*** DATA PROVIDED Section Begins ***
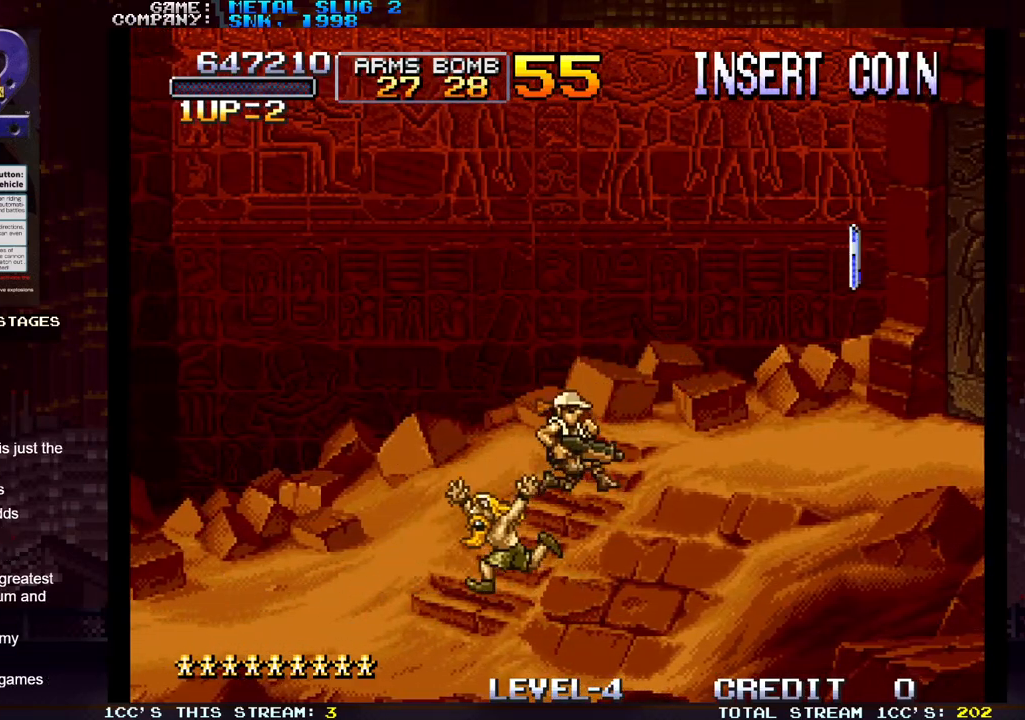
{"buttons": ["TRIANGLE"], "left_stick": "right", "events": [[133, "TRIANGLE", "down"]]}
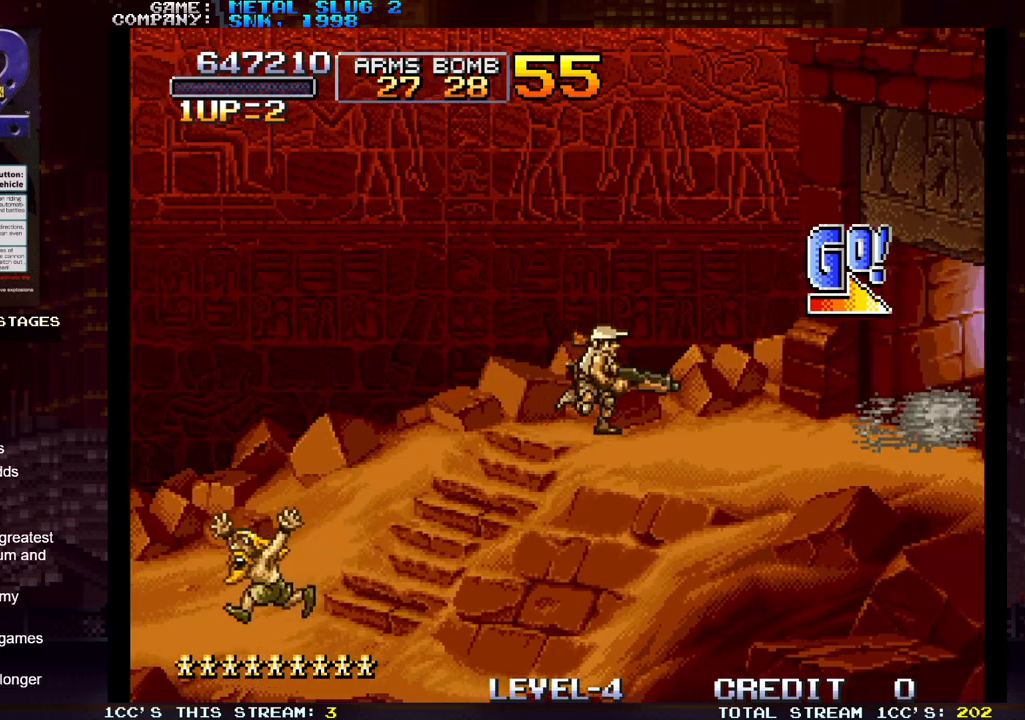
{"buttons": ["SQUARE"], "left_stick": "right", "events": [[17, "TRIANGLE", "up"], [183, "TRIANGLE", "down"], [250, "TRIANGLE", "up"], [350, "TRIANGLE", "down"], [433, "TRIANGLE", "up"], [500, "SQUARE", "down"]]}
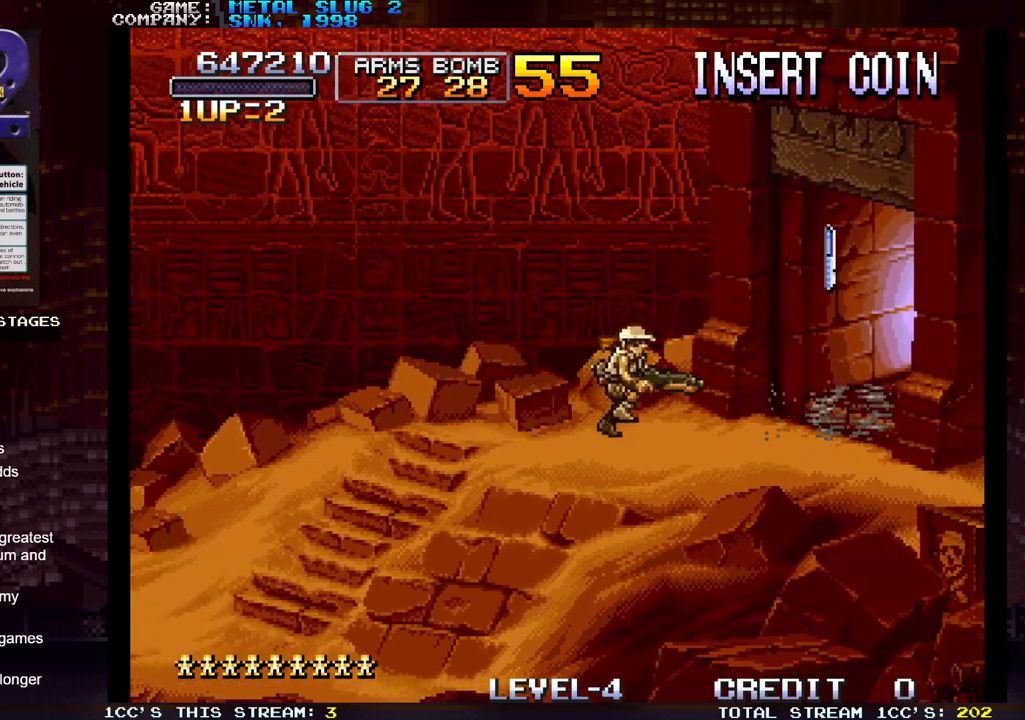
{"buttons": ["TRIANGLE"], "left_stick": "center", "events": [[83, "SQUARE", "up"], [83, "left_stick", "center"], [217, "TRIANGLE", "down"], [317, "TRIANGLE", "up"], [383, "SQUARE", "down"], [450, "SQUARE", "up"], [483, "TRIANGLE", "down"]]}
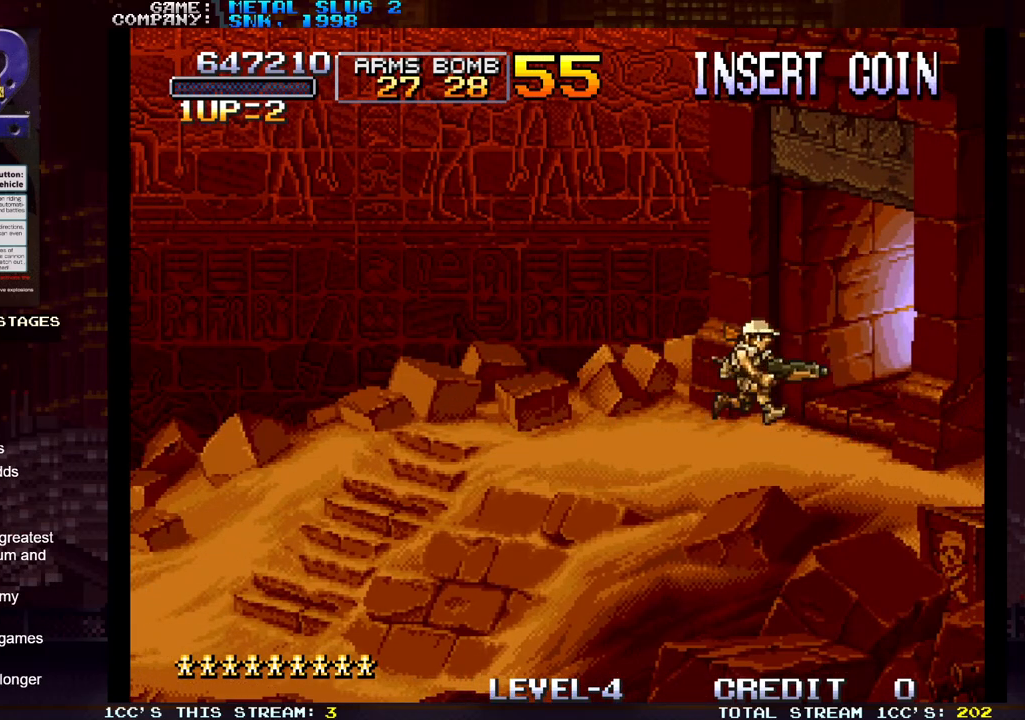
{"buttons": ["TRIANGLE"], "left_stick": "center", "events": [[67, "TRIANGLE", "up"], [100, "SQUARE", "down"], [200, "TRIANGLE", "down"], [267, "SQUARE", "up"]]}
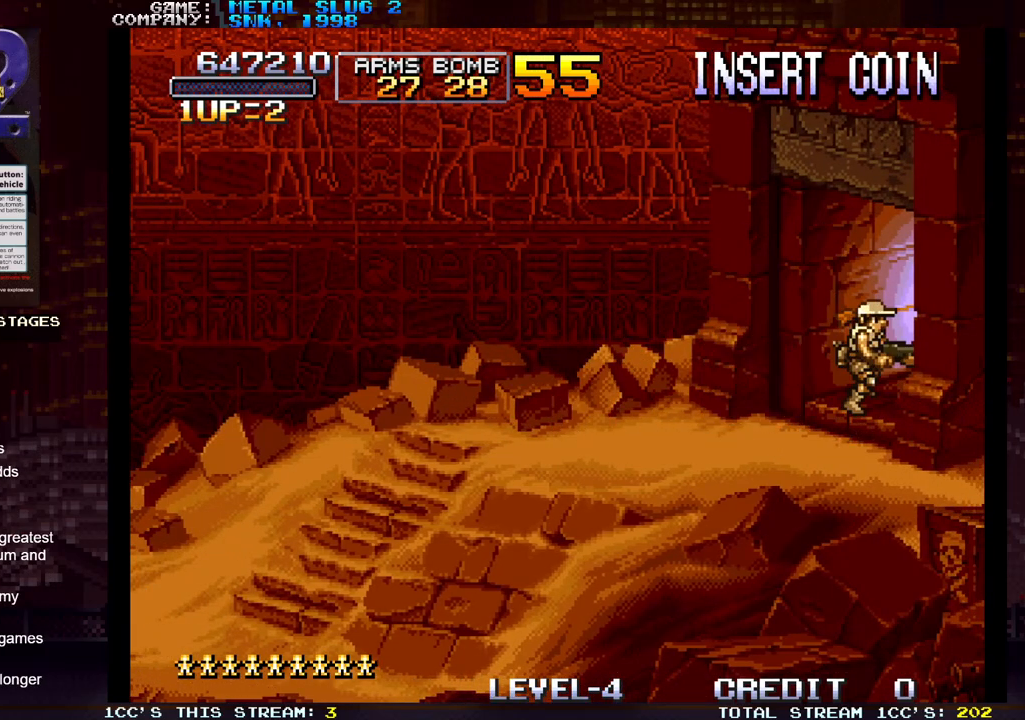
{"buttons": [], "left_stick": "center", "events": [[200, "TRIANGLE", "up"]]}
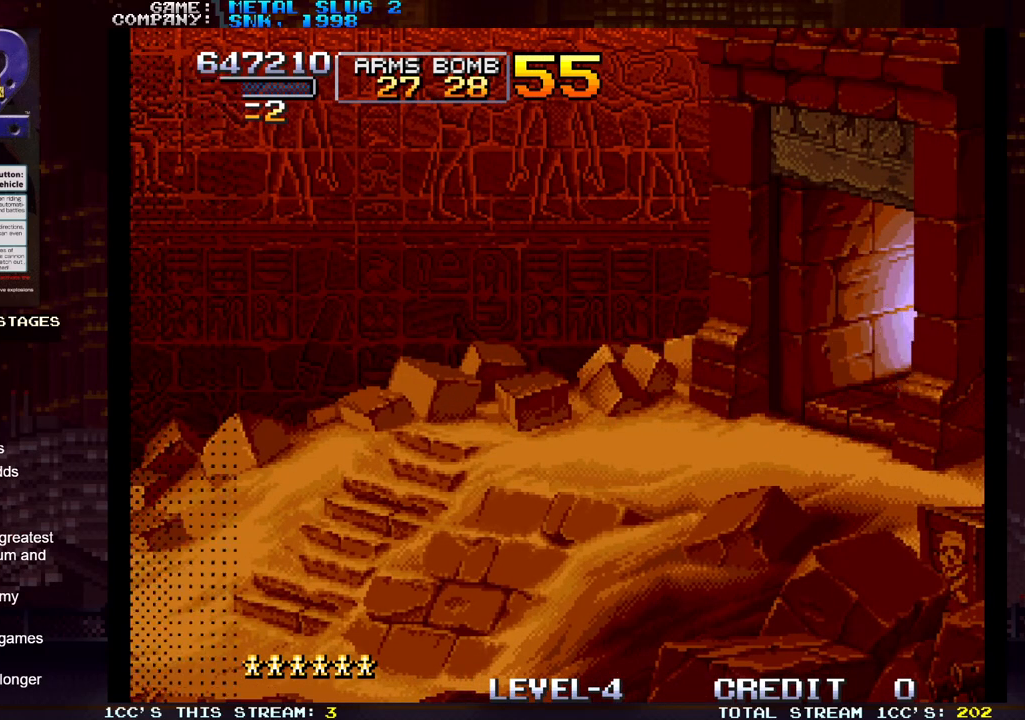
{"buttons": [], "left_stick": "right", "events": [[67, "left_stick", "right"]]}
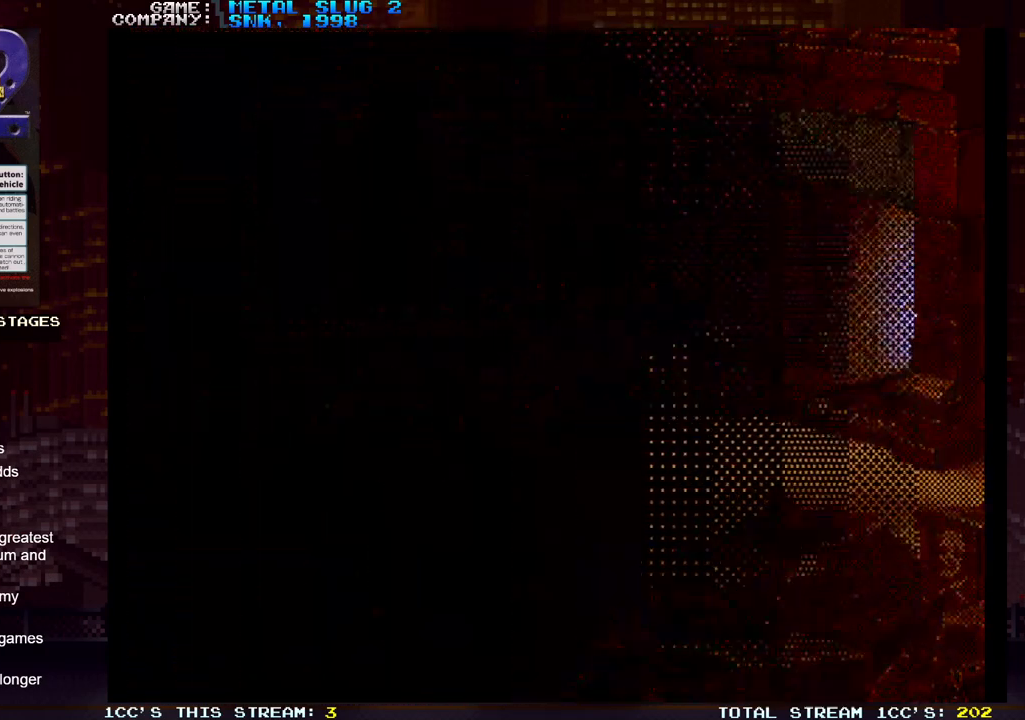
{"buttons": [], "left_stick": "right", "events": []}
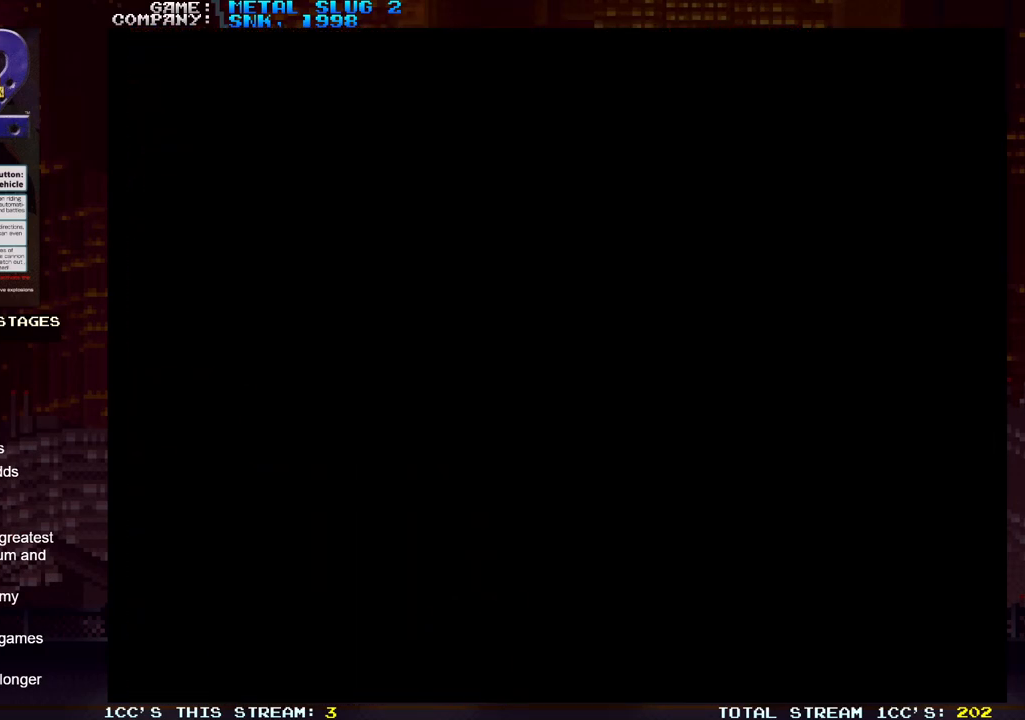
{"buttons": [], "left_stick": "right", "events": []}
*** DATA PROVIDED Section Ends ***
◆ **ASSIGNED TASK**
In the entries above, copy each line that contains the string "down".

◆ **SOLVED EXERCISE**
{"buttons": ["TRIANGLE"], "left_stick": "right", "events": [[133, "TRIANGLE", "down"]]}
{"buttons": ["SQUARE"], "left_stick": "right", "events": [[17, "TRIANGLE", "up"], [183, "TRIANGLE", "down"], [250, "TRIANGLE", "up"], [350, "TRIANGLE", "down"], [433, "TRIANGLE", "up"], [500, "SQUARE", "down"]]}
{"buttons": ["TRIANGLE"], "left_stick": "center", "events": [[83, "SQUARE", "up"], [83, "left_stick", "center"], [217, "TRIANGLE", "down"], [317, "TRIANGLE", "up"], [383, "SQUARE", "down"], [450, "SQUARE", "up"], [483, "TRIANGLE", "down"]]}
{"buttons": ["TRIANGLE"], "left_stick": "center", "events": [[67, "TRIANGLE", "up"], [100, "SQUARE", "down"], [200, "TRIANGLE", "down"], [267, "SQUARE", "up"]]}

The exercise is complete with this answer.